私はドレスのコスプレだけど、エレナ・エリーサ姉妹は浴衣だから充分でしょ?」

ヴェンダーは3人を見比べ、頷きながら納得したように手帳に挟んでいた。

「2人共いけてるじゃないか、似合ってるぜ!」

サムズアップしながら笑顔で語りかけられた2人は、イラッとして殴り掛かっていたけど華麗に避けられていた。
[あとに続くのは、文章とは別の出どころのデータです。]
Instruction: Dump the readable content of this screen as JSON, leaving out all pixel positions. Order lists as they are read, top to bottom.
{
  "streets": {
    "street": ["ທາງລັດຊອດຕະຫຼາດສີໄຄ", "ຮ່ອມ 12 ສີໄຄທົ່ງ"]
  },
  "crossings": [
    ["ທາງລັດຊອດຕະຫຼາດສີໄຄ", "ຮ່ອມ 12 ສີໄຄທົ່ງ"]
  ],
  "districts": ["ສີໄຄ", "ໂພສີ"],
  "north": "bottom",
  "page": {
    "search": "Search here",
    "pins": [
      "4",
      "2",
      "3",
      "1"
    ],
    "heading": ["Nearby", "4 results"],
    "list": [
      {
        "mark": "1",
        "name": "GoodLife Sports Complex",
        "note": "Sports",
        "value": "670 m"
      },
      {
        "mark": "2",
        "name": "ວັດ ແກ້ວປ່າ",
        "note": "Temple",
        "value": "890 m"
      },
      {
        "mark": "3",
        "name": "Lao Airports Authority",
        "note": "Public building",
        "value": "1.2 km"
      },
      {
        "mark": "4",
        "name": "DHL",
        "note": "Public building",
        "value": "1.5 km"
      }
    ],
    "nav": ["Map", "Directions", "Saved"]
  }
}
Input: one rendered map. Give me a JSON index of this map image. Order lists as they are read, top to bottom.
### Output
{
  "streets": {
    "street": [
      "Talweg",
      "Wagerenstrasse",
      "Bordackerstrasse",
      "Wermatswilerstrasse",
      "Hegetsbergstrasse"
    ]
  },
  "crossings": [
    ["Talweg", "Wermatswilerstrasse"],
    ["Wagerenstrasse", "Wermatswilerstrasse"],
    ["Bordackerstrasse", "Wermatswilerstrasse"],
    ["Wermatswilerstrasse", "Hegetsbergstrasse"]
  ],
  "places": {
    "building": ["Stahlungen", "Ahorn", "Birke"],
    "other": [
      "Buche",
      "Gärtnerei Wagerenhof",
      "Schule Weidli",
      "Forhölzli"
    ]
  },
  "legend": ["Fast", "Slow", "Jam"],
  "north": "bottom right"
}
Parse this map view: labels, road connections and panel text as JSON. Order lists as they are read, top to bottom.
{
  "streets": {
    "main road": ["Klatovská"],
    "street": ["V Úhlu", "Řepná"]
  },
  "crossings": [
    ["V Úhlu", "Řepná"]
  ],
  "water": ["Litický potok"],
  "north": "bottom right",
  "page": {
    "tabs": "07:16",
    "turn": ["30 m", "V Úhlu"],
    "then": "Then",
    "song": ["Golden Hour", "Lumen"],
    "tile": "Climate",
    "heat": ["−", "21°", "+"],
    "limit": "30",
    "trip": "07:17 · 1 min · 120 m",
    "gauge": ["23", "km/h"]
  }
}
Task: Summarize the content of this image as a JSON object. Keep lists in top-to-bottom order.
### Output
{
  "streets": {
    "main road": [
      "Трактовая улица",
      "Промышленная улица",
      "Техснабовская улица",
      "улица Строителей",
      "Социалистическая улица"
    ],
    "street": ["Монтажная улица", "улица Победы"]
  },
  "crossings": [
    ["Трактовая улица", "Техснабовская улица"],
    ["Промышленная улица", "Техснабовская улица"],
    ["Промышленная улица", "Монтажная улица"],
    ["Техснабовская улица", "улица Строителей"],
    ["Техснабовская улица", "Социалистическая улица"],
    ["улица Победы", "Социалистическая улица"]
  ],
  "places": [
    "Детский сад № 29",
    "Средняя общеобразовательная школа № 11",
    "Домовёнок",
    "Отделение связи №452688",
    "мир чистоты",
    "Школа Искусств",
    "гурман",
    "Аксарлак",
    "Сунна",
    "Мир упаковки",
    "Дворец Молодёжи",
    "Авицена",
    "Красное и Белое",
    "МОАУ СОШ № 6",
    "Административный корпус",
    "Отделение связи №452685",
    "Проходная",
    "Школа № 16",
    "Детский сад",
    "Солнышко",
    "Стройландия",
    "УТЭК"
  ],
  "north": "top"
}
それから時間が許される限り遊びまくって観光は終了した。

帰りも大型タクシーにてホテルまで。

入り口まで送り届けて任務完了。


駅まで歩いている途中、ちょうど人がいない場所で、

「今日一日疲れたなぁ・・・」

と大きめに独り言を言ってみる。

「・・・そこにいるんでしょ?」

振り向くと剣真と優二がバツが悪そうな顔で立っていた。


「ごめんな、途中退場しちゃって」

「仕方ないわよ、逆にあれで我関せずなら、今後の付き合いも考え直さなきゃと思うわよ」

「「ははは・・・」」

しばらく沈黙が続いた後、

「あの女の子を助けてくれてありがとう。

怪我等大した事無いようだけど、しばらくの間フラッシュバックはあるでしょうね」

精神的な障害が残らないように祈るしかない3人であった。


「ああ、それから日本人に対して考えを改めるって言ってたわ、姉妹の方ね。

ヴェンダーはまた会おうって」

楓からの伝言を聴いて、俺たちの行動に多少なりとも影響があったんだと思うと、悔いは無いかな。

バイト代放棄することになっちゃったけどね。

優二も納得顔だ。


「それじゃ帰ろうか、お腹すいたでしょ?

タダ働きした若人にお姉さんがラーメンでも奢ってあげる」

「「ゴチになります!!姐さん」」


そう言って駅に向かうのだった。

ちなみに、楓のプレゼントは別れ際に渡していた。

俺は気付かないフリしてたけどね。

知美への指輪は寝る前に渡したんだけど、はしゃいでくれたものだから寝るのが相当遅くなってしまった。